### TASK TO CARRY OUT
Apart from the pictures, every entry should be reproduced exactly.

____

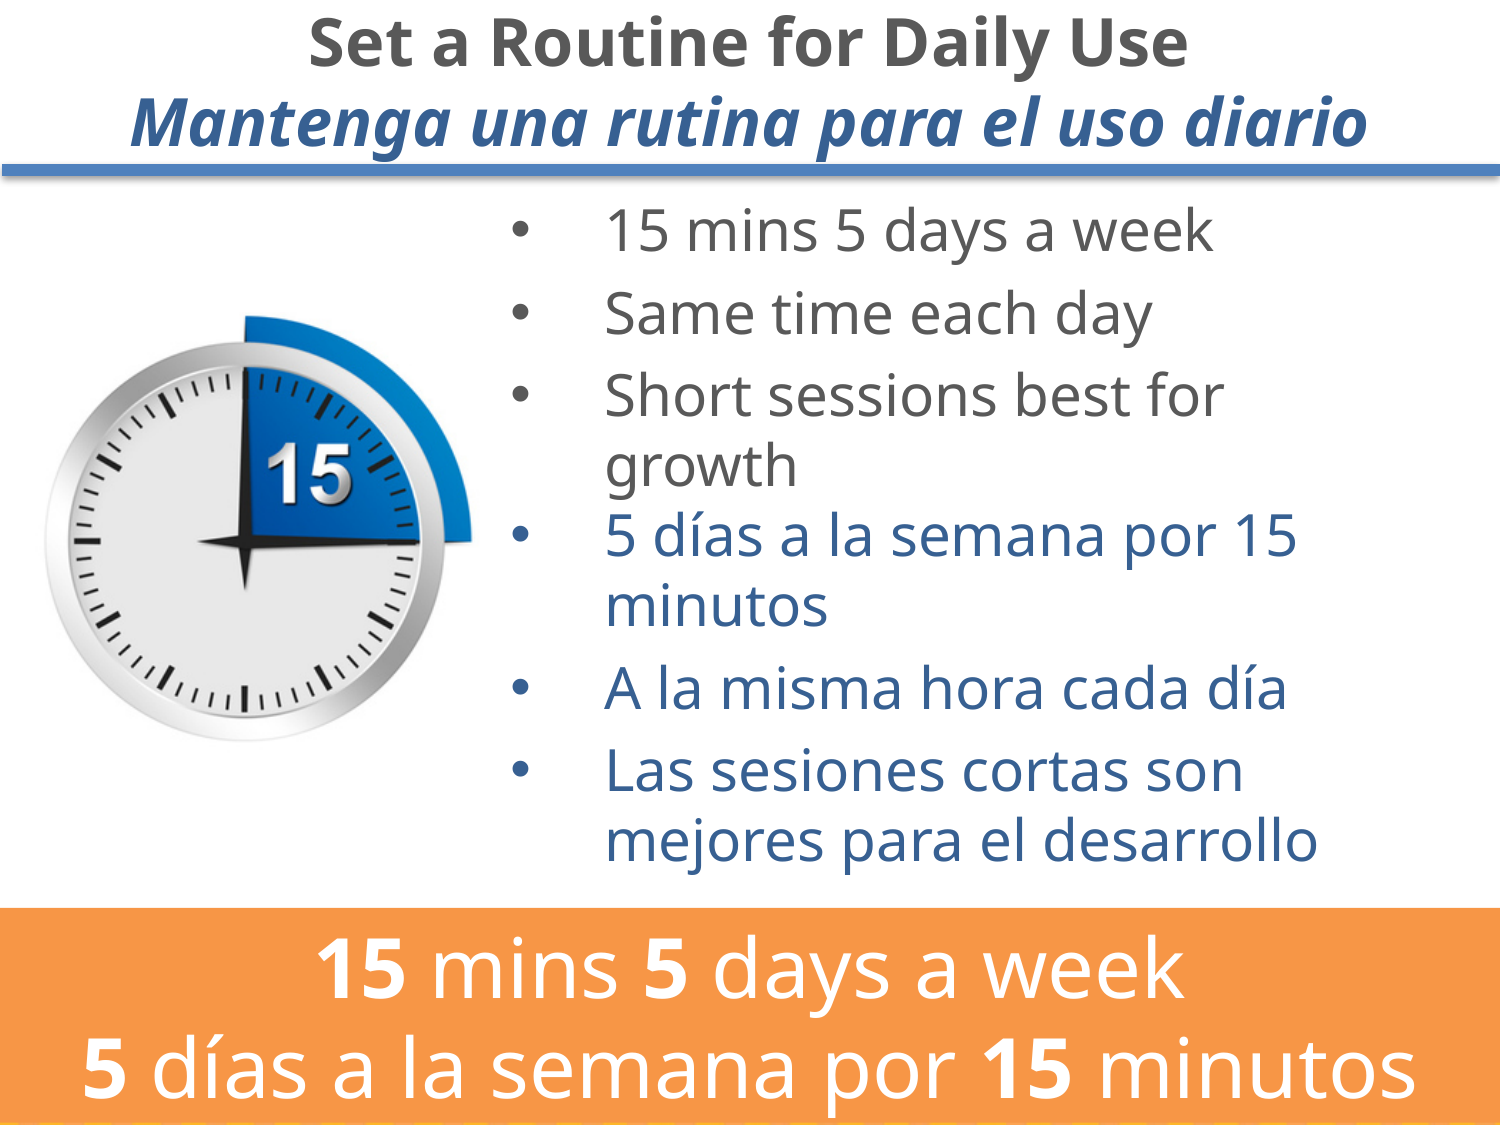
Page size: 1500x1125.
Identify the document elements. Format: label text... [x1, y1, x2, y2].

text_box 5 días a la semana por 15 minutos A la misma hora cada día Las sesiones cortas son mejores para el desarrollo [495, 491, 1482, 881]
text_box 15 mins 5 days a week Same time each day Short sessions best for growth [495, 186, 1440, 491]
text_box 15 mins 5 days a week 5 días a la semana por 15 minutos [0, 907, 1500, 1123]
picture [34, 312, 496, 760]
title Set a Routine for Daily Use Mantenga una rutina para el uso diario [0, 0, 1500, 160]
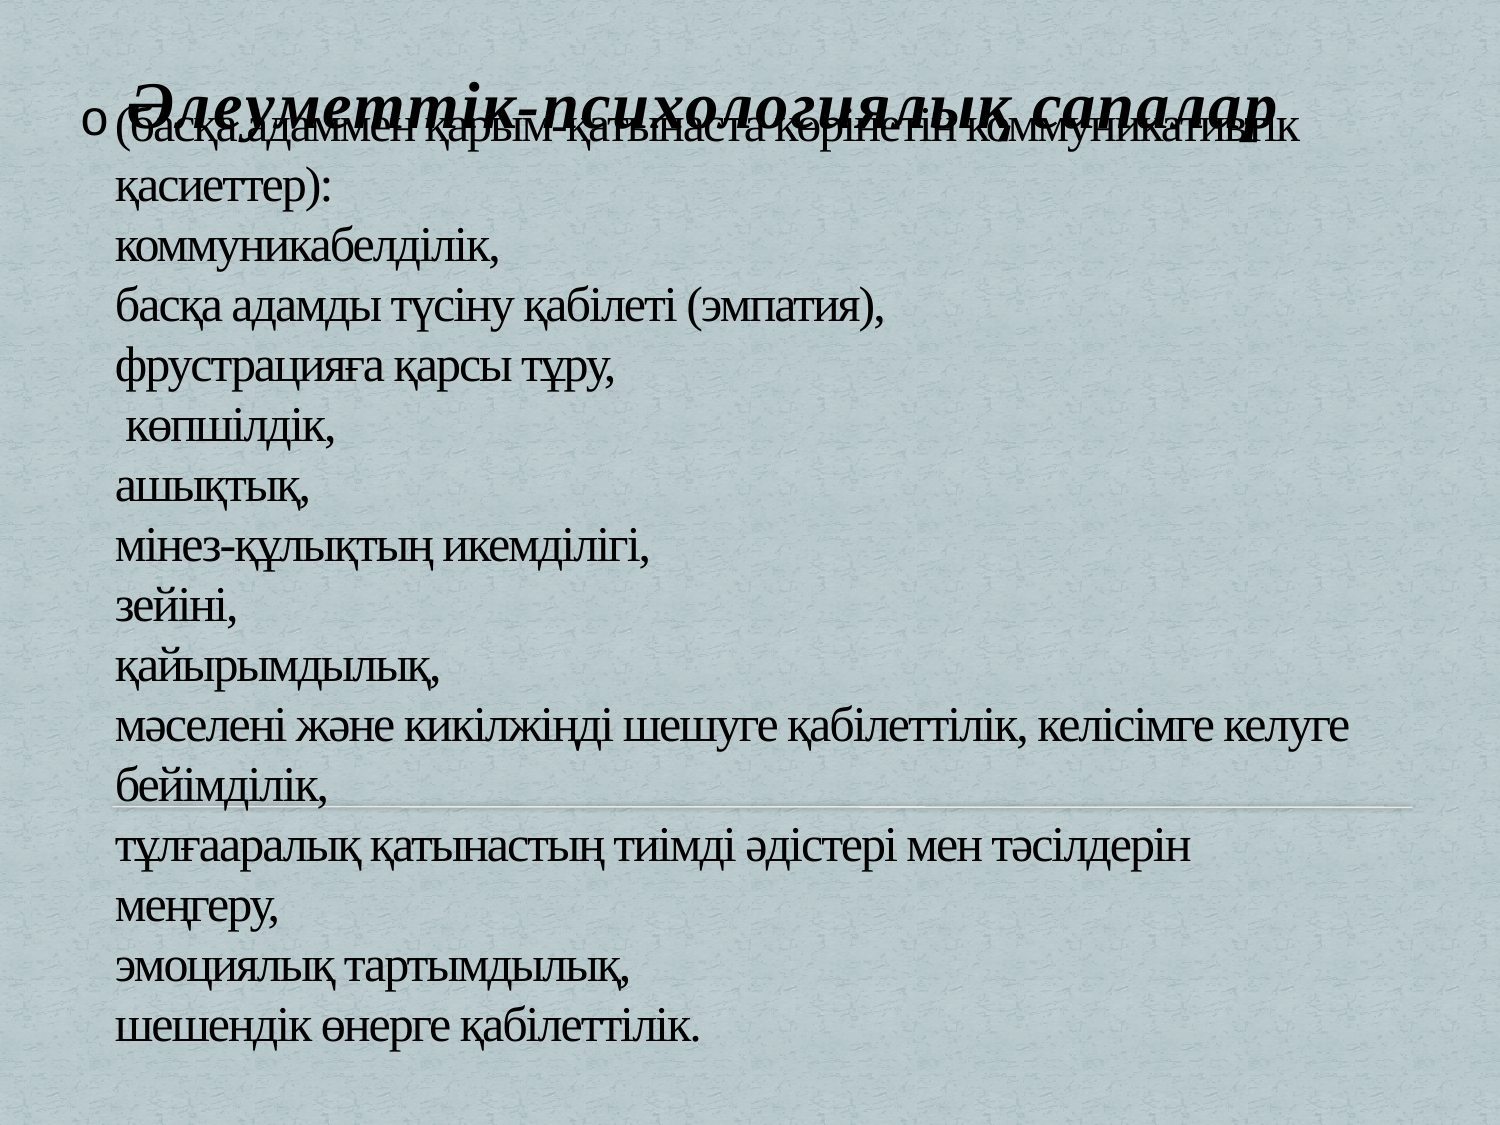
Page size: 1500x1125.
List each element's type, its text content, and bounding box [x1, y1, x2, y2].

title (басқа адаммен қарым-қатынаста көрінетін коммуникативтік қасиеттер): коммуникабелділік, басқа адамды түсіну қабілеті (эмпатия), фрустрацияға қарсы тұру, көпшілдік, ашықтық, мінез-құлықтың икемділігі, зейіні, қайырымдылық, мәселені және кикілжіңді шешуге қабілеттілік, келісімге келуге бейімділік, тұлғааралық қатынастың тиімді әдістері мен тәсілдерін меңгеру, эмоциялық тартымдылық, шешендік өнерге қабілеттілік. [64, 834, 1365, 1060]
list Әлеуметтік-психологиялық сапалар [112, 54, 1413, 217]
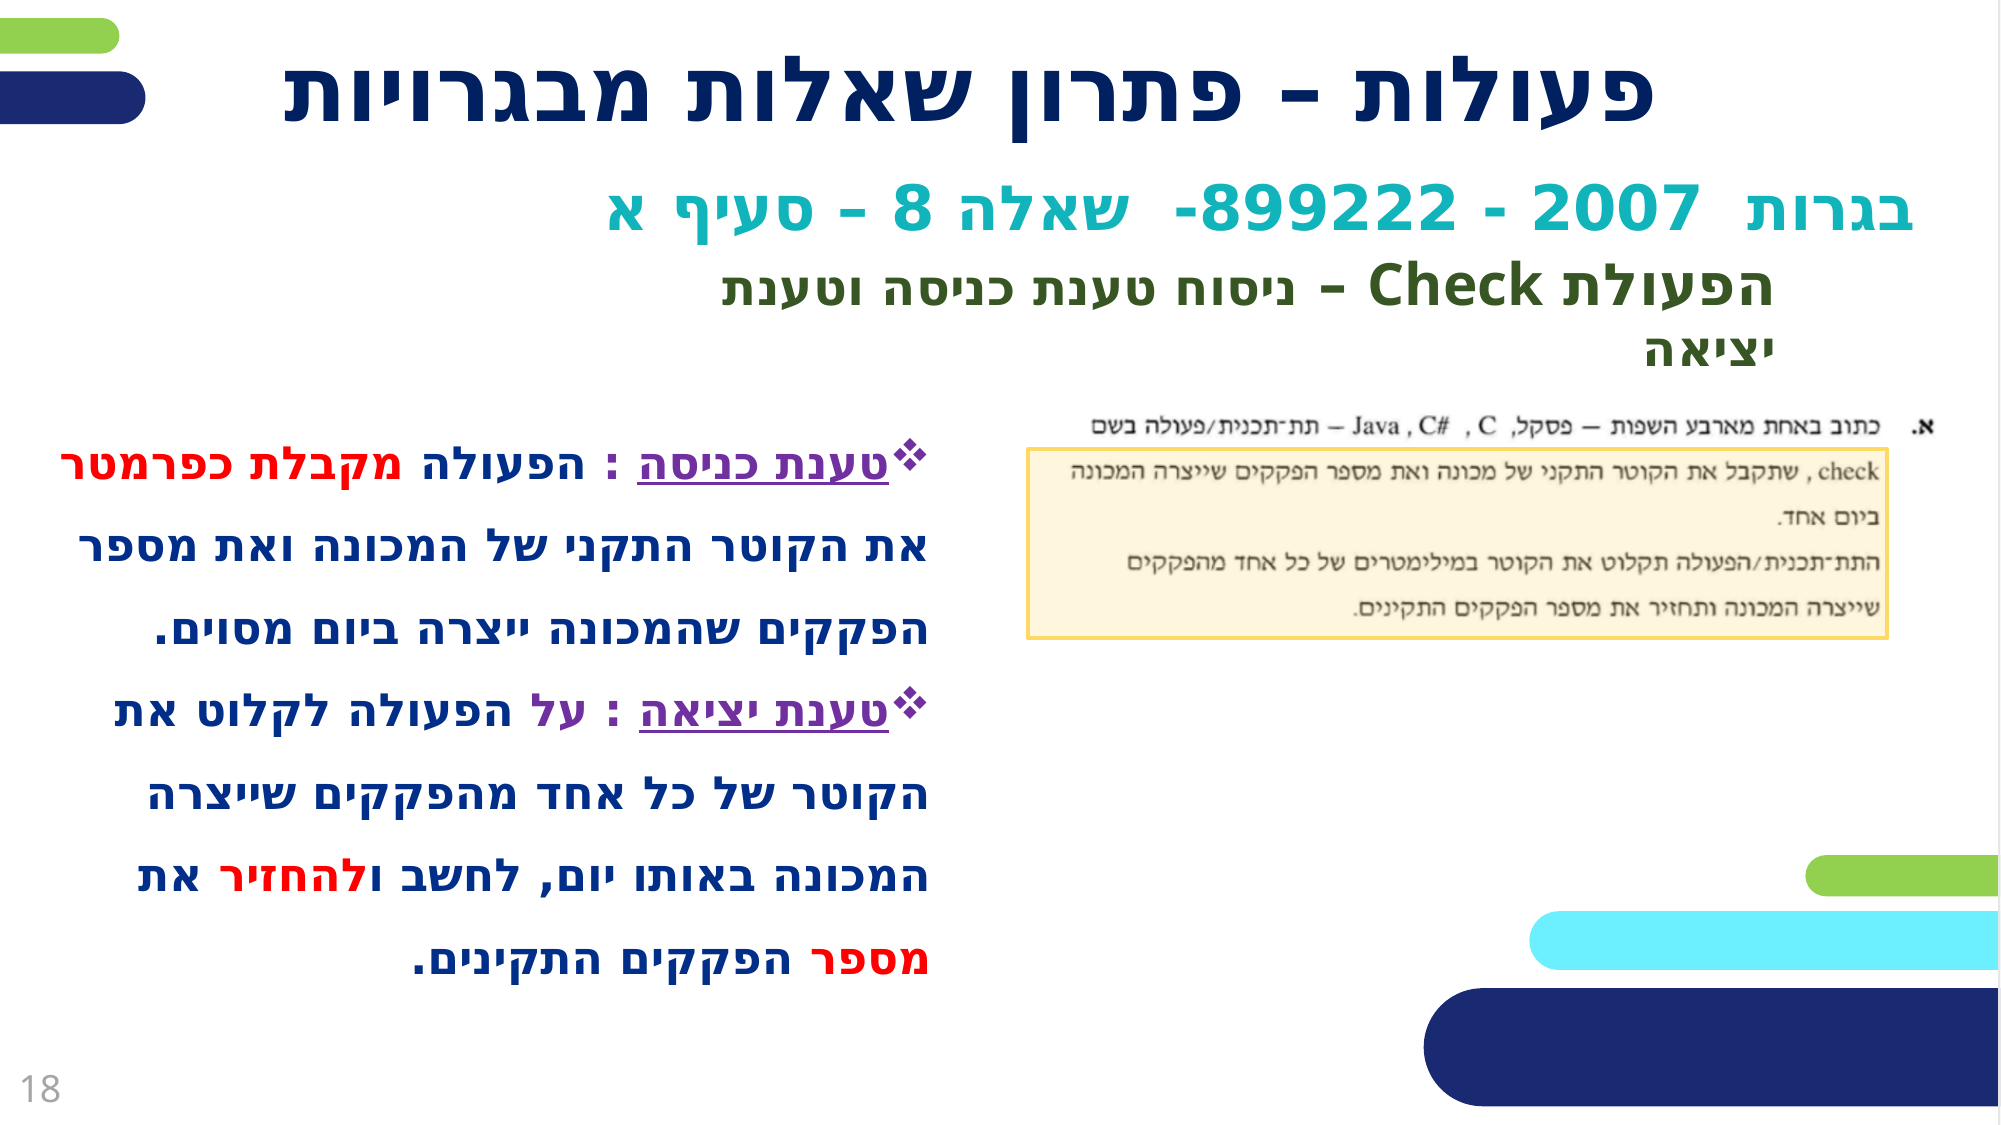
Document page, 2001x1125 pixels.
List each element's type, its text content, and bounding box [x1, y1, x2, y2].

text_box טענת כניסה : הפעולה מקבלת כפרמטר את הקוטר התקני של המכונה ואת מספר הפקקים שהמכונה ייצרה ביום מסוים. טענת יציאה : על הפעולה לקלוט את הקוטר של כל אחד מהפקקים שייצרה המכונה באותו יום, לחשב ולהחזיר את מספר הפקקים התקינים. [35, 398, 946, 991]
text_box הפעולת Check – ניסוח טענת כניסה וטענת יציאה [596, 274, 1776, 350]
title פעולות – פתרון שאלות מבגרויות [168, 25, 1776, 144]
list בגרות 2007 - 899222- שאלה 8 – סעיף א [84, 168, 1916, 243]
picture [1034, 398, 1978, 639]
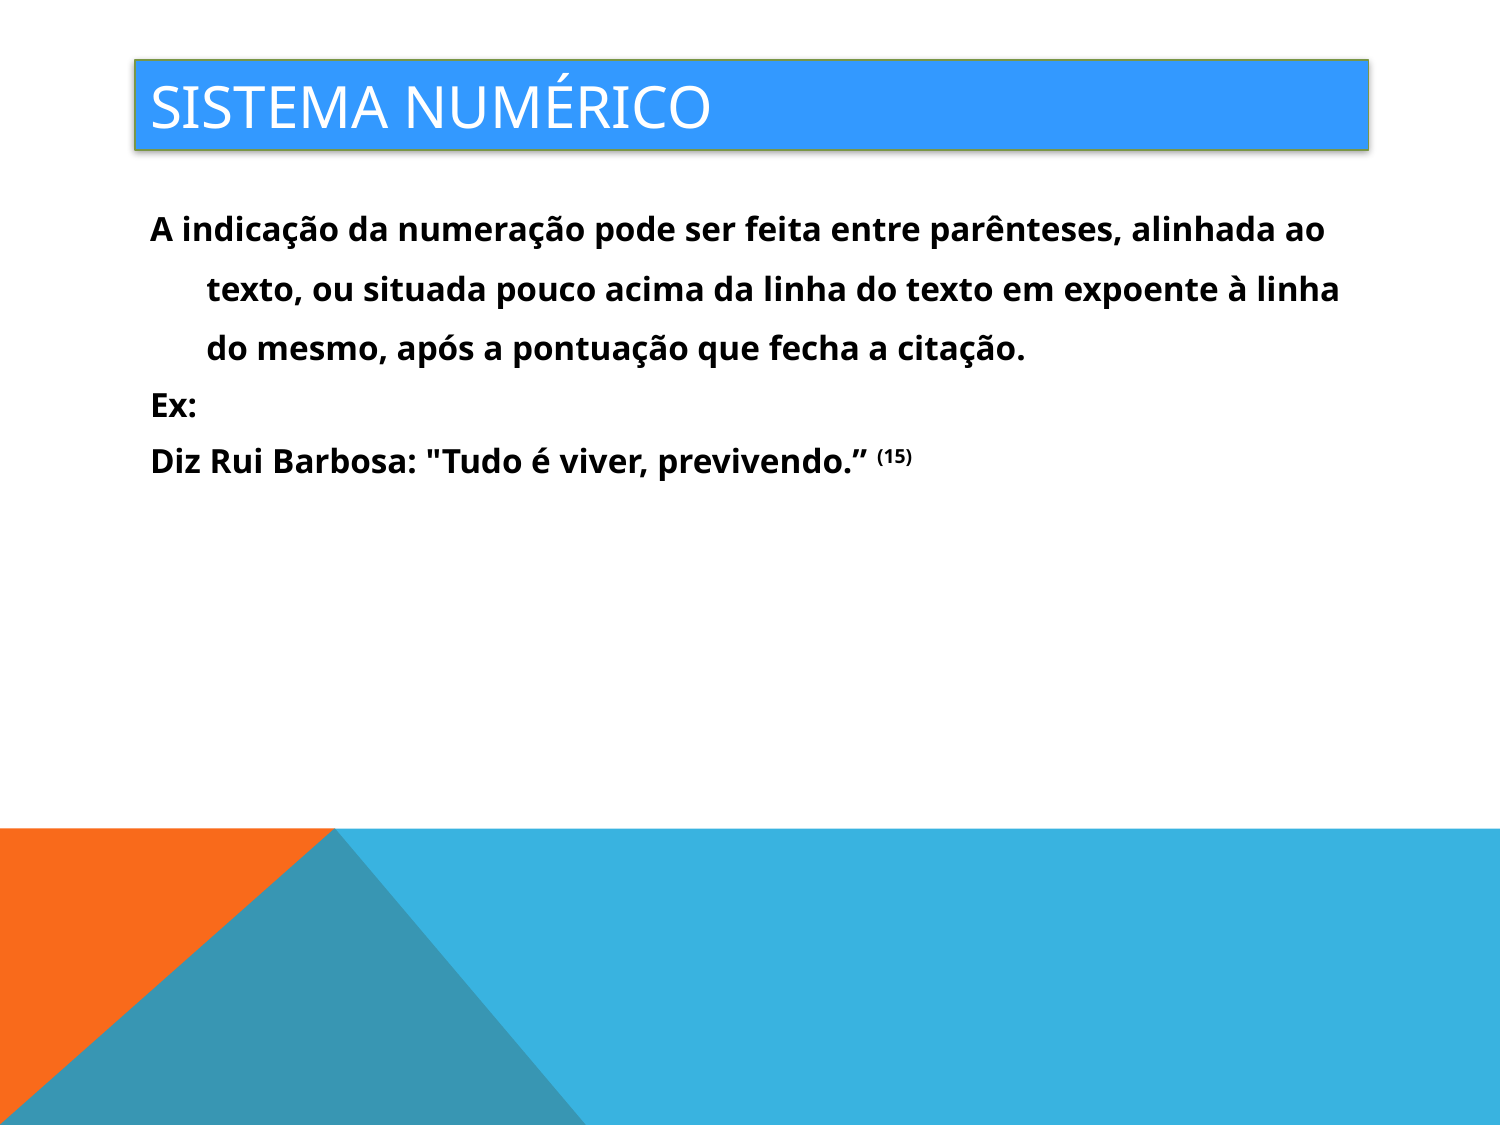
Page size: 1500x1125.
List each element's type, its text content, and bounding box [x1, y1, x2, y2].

____

### ANSWER SECTION
Page size: 1500x1125.
Identify the document elements. Format: label text... [x1, y1, x2, y2].

text_box 5 días a la semana por 15 minutos A la misma hora cada día Las sesiones cortas son mejores para el desarrollo [495, 491, 1482, 881]
text_box 15 mins 5 days a week Same time each day Short sessions best for growth [495, 186, 1440, 491]
text_box 15 mins 5 days a week 5 días a la semana por 15 minutos [0, 907, 1500, 1123]
picture [34, 312, 496, 760]
title Set a Routine for Daily Use Mantenga una rutina para el uso diario [0, 0, 1500, 160]
Page size: 1500x1125.
List each element's type, its text content, and bounding box [x1, y1, x2, y2].

title (басқа адаммен қарым-қатынаста көрінетін коммуникативтік қасиеттер): коммуникабелділік, басқа адамды түсіну қабілеті (эмпатия), фрустрацияға қарсы тұру, көпшілдік, ашықтық, мінез-құлықтың икемділігі, зейіні, қайырымдылық, мәселені және кикілжіңді шешуге қабілеттілік, келісімге келуге бейімділік, тұлғааралық қатынастың тиімді әдістері мен тәсілдерін меңгеру, эмоциялық тартымдылық, шешендік өнерге қабілеттілік. [64, 834, 1365, 1060]
list Әлеуметтік-психологиялық сапалар [112, 54, 1413, 217]
Document page, 2001x1125 pixels.
List each element's type, its text content, and bounding box [x1, y1, x2, y2].

text_box טענת כניסה : הפעולה מקבלת כפרמטר את הקוטר התקני של המכונה ואת מספר הפקקים שהמכונה ייצרה ביום מסוים. טענת יציאה : על הפעולה לקלוט את הקוטר של כל אחד מהפקקים שייצרה המכונה באותו יום, לחשב ולהחזיר את מספר הפקקים התקינים. [35, 398, 946, 991]
text_box הפעולת Check – ניסוח טענת כניסה וטענת יציאה [596, 274, 1776, 350]
title פעולות – פתרון שאלות מבגרויות [168, 25, 1776, 144]
list בגרות 2007 - 899222- שאלה 8 – סעיף א [84, 168, 1916, 243]
picture [1034, 398, 1978, 639]
Page size: 1500x1125.
List each element's type, its text content, and bounding box [x1, y1, x2, y2].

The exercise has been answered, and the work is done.